By Sujit Bhar
The terrorist attack in London has resulted in the call for a social taboo to be brought to the fore: regulate the Internet. In the free European world, this is probably the one place which mirrors the US’ First Amendment. And that’s why it is guarded with so much zeal. The problem is that terrorists have used this weakness within free societies to misuse the gift to modern mankind.
When British Prime Minister Theresa May called for stricter regulation of the Internet, it was in a point in time when public riposte wouldn’t have been that quick or strong. It wasn’t. The first thought was to keep the country safe. But this time the techies stepped in, saying it would be rather difficult to implement, considering that there are layers within layers in the deep web, and quite like the legendary giant squid, it would never again be visible for effective control.

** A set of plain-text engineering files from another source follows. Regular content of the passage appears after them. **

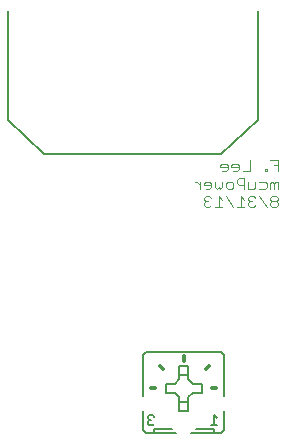
<source format=gbo>
G75*
G70*
%OFA0B0*%
%FSLAX24Y24*%
%IPPOS*%
%LPD*%
%AMOC8*
5,1,8,0,0,1.08239X$1,22.5*
%
%ADD10C,0.0030*%
%ADD11C,0.0060*%
%ADD12C,0.0120*%
%ADD13C,0.0050*%
D10*
X007204Y008915D02*
X007265Y008915D01*
X007389Y008791D01*
X007510Y008791D02*
X007757Y008791D01*
X007757Y008729D02*
X007757Y008853D01*
X007695Y008915D01*
X007572Y008915D01*
X007510Y008853D01*
X007510Y008791D01*
X007572Y008668D02*
X007695Y008668D01*
X007757Y008729D01*
X007878Y008729D02*
X007878Y008915D01*
X007878Y008729D02*
X007940Y008668D01*
X008002Y008729D01*
X008064Y008668D01*
X008125Y008729D01*
X008125Y008915D01*
X008247Y008853D02*
X008247Y008729D01*
X008308Y008668D01*
X008432Y008668D01*
X008494Y008729D01*
X008494Y008853D01*
X008432Y008915D01*
X008308Y008915D01*
X008247Y008853D01*
X008248Y009268D02*
X008124Y009268D01*
X008063Y009391D02*
X008309Y009391D01*
X008309Y009329D02*
X008309Y009453D01*
X008248Y009515D01*
X008124Y009515D01*
X008063Y009453D01*
X008063Y009391D01*
X008248Y009268D02*
X008309Y009329D01*
X008431Y009391D02*
X008678Y009391D01*
X008678Y009329D02*
X008678Y009453D01*
X008616Y009515D01*
X008493Y009515D01*
X008431Y009453D01*
X008431Y009391D01*
X008493Y009268D02*
X008616Y009268D01*
X008678Y009329D01*
X008799Y009268D02*
X009046Y009268D01*
X009046Y009638D01*
X008862Y009038D02*
X008677Y009038D01*
X008615Y008976D01*
X008615Y008853D01*
X008677Y008791D01*
X008862Y008791D01*
X008862Y008668D02*
X008862Y009038D01*
X008983Y008915D02*
X008983Y008668D01*
X009169Y008668D01*
X009230Y008729D01*
X009230Y008915D01*
X009352Y008915D02*
X009537Y008915D01*
X009599Y008853D01*
X009599Y008729D01*
X009537Y008668D01*
X009352Y008668D01*
X009352Y008438D02*
X009599Y008068D01*
X009720Y008129D02*
X009782Y008068D01*
X009905Y008068D01*
X009967Y008129D01*
X009967Y008191D01*
X009905Y008253D01*
X009782Y008253D01*
X009720Y008191D01*
X009720Y008129D01*
X009782Y008253D02*
X009720Y008315D01*
X009720Y008376D01*
X009782Y008438D01*
X009905Y008438D01*
X009967Y008376D01*
X009967Y008315D01*
X009905Y008253D01*
X009843Y008668D02*
X009843Y008853D01*
X009782Y008915D01*
X009720Y008853D01*
X009720Y008668D01*
X009843Y008853D02*
X009905Y008915D01*
X009967Y008915D01*
X009967Y008668D01*
X009967Y009268D02*
X009967Y009638D01*
X009720Y009638D01*
X009843Y009453D02*
X009967Y009453D01*
X009599Y009329D02*
X009599Y009268D01*
X009537Y009268D01*
X009537Y009329D01*
X009599Y009329D01*
X009169Y008438D02*
X009045Y008438D01*
X008983Y008376D01*
X008983Y008315D01*
X009045Y008253D01*
X008983Y008191D01*
X008983Y008129D01*
X009045Y008068D01*
X009169Y008068D01*
X009230Y008129D01*
X009107Y008253D02*
X009045Y008253D01*
X009230Y008376D02*
X009169Y008438D01*
X008862Y008315D02*
X008739Y008438D01*
X008739Y008068D01*
X008862Y008068D02*
X008615Y008068D01*
X008494Y008068D02*
X008247Y008438D01*
X008125Y008315D02*
X008002Y008438D01*
X008002Y008068D01*
X008125Y008068D02*
X007878Y008068D01*
X007757Y008129D02*
X007695Y008068D01*
X007572Y008068D01*
X007510Y008129D01*
X007510Y008191D01*
X007572Y008253D01*
X007634Y008253D01*
X007572Y008253D02*
X007510Y008315D01*
X007510Y008376D01*
X007572Y008438D01*
X007695Y008438D01*
X007757Y008376D01*
X007389Y008668D02*
X007389Y008915D01*
D11*
X005486Y001268D02*
X005486Y000618D01*
X005586Y000518D01*
X005836Y000518D01*
X006586Y000518D01*
X006436Y000668D02*
X005836Y000668D01*
X005836Y000518D01*
X005486Y001768D02*
X005486Y003118D01*
X005586Y003218D01*
X008086Y003218D01*
X008186Y003118D01*
X008186Y001768D01*
X008186Y001268D02*
X008186Y000618D01*
X008086Y000518D01*
X007836Y000518D01*
X007086Y000518D01*
X007236Y000668D02*
X007836Y000668D01*
X007836Y000518D01*
X006986Y001268D02*
X006986Y001568D01*
X006686Y001568D01*
X006686Y001718D01*
X006536Y001868D01*
X006236Y001868D01*
X006236Y002168D01*
X006536Y002168D01*
X006686Y002318D01*
X006686Y002468D01*
X006686Y002768D01*
X006986Y002768D01*
X006986Y002468D01*
X006986Y002318D01*
X007136Y002168D01*
X007436Y002168D01*
X007436Y001868D01*
X007136Y001868D01*
X006986Y001718D01*
X006986Y001568D01*
X006986Y001268D02*
X006686Y001268D01*
X006686Y001568D01*
X006686Y002468D02*
X006986Y002468D01*
D12*
X006836Y002938D02*
X006836Y003088D01*
X007586Y002668D02*
X007686Y002768D01*
X007776Y002018D02*
X007926Y002018D01*
X006136Y002668D02*
X006036Y002768D01*
X005896Y002018D02*
X005746Y002018D01*
D13*
X005691Y001133D02*
X005634Y001076D01*
X005634Y001020D01*
X005691Y000963D01*
X005634Y000906D01*
X005634Y000849D01*
X005691Y000793D01*
X005805Y000793D01*
X005861Y000849D01*
X005748Y000963D02*
X005691Y000963D01*
X005691Y001133D02*
X005805Y001133D01*
X005861Y001076D01*
X007734Y000793D02*
X007961Y000793D01*
X007848Y000793D02*
X007848Y001133D01*
X007961Y001020D01*
X008092Y009824D02*
X009313Y010966D01*
X009313Y014588D01*
X008092Y009824D02*
X002187Y009824D01*
X000966Y010966D01*
X000966Y014588D01*
M02*

</source>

This is probably a reason why even the much derided NSA of the US has been allowed to retain a certain amount of access to listening posts. The NIA of India has asked for such authority and they have made a strong case for themselves when they did pick up valuable clues through chatter on the net, especially on the social media circuit.
It has been said that the UK government’s surveillance powers “are already so vast” that not much more can really be done to enhance it. Every time you move into a private interaction, you are violating the rights of a private citizen. Not every time can you justify this by the ruse of hearing in on a possible terror plot. In the US, the NSA had ridden roughshod over rights and the entire web of deceit was so large that some of it had to be dismantled. It had become so widespread that German Chancellor Angela Merkel had alleged that the US was listening in to her phone calls.
Such an international PR blunder needs to be avoided by the UK if it tries to spin a larger web. Ditto for India. But terror is terror, and India has finally agreed to set up a system through which it can intercept important messaging critical to national interest.
In the UK, technology advocacy organization Electronic Frontier Foundation has been reported as saying: “The most likely outcome, in fact, would be simply to drive threatening communications underground, where they will be harder to expose and challenge. They will inevitably restrict the speech of law-abiding citizens. We should reject these calls and ensure that the Internet remains free and open.”
Bugging the net too much might not also yield the right results. During mafia don Al Capone’s heydays, the FBI had bugged almost every room in his house. However, they could never tape Capone giving a kill order, because it was said that if he wanted someone killed, he would simply nod. The internet has a similar method, got down to the deep web.
However, as it is seen in cases of lone wolf attacks, where hidden instincts are jolted into the open, these are more effective through social media, and that is what needs to be monitored, if possible.
This call for monitoring social media has reached a high in India, not just for reasons for monitoring terror activity as also for controlling the sale of child pornography and other sexually abusive material over the web. A case in the Supreme Court has been trying to find a solution through interviews with officials of Whatsapp, Google, Apple and other companies on how to maintain privacy. This search might lead to the larger picture of monitoring the social media for other activity as well.
Indian laws, though, fall short in dealing with such activity even if they are found, in the absence of bilateral or trilateral deals with other countries. For India, thus, the problem is manifold and a possible model developed in the interest of the West can only benefit India, which can adopt a modified version of it.
To that end May’s call for more control of the Net can be followed with great interest.